I continue to receive e-mails from folks offering their copy of Fantastic Four #1 for scanning. Thank you all but the folks who need this think they have what they need.
I also am receiving notes from people who thought I'd slighted John Cleese's co-writer on Fawlty Towers, Connie Booth, by not mentioning her by name. No slight was intended. I just kinda think that Mr. Cleese's performance as Mr. Fawlty is what made that series work as well as it did.
I wrote here that I have/had a low opinion of the DC Comics Production Department pre-1980, at least when it came to making art and lettering corrections. Our pal Mark Waid agrees with me in an e-mail…
Yeah, the lettering corrections were almost universally whatever the opposite of seamless is. I've always assumed that part of it was not that they gave them to a monkey but because the correx were being made on a same-size stat rather than a twice-up. There was, however, a monkey no doubt involved.

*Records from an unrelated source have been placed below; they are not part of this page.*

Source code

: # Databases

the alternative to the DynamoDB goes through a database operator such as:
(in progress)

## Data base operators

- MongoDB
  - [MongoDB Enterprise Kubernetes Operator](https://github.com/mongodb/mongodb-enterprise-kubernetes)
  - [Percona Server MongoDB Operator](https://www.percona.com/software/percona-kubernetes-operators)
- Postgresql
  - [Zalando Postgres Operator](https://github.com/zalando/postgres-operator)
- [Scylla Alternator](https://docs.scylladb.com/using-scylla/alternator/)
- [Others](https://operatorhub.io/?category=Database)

I think that was part of it but I also think they just weren't that good at it. I also think no one on the premises had a sense of design when it came to typeset lettering and it was often poor when they tried to integrate typography and hand lettering on a cover or ad. The best DC covers, when you took the copy into account, were those for which Ira Schnapp did everything except the date, the issue number and the price.
In a related note, Paul Dushkind wrote to ask me…
Why is it that the reproduction in comic-book reprint editions is blurry? The older the stories are, the worse the reproduction is. But even fairly recent stories from the sixties and seventies have fine lines missing. Everyone knows that DC is supposed to have the film from every story they ever published, so the sharpness should be perfect!
If they had good film of every story they ever published, the sharpness would be perfect. I don't know where that myth got started but it's kind of obvious, when they have to reconstruct old stories and have someone trace or do heavy Photoshopping of scans from printed comics, that they don't. I doubt that they ever did. And Marvel's files were and still are even worse.
Sol Brodsky, who was the Production Manager at times at Marvel, once explained the problem there to me. Sol said he often urged Management there to shoot better copies of current work for the files and to make more back-up copies of it. But that involved spending money now for a need that might arise in the future and a lot of companies (not just Marvel, not just comic book publishers) don't like doing that kind of thing. It makes this month's budgets look bad. It's easier to not spend that money now and let someone else deal with problem years later.
Paul, you've inspired me to do a long post about this topic. I will…in a couple of days. Thanks.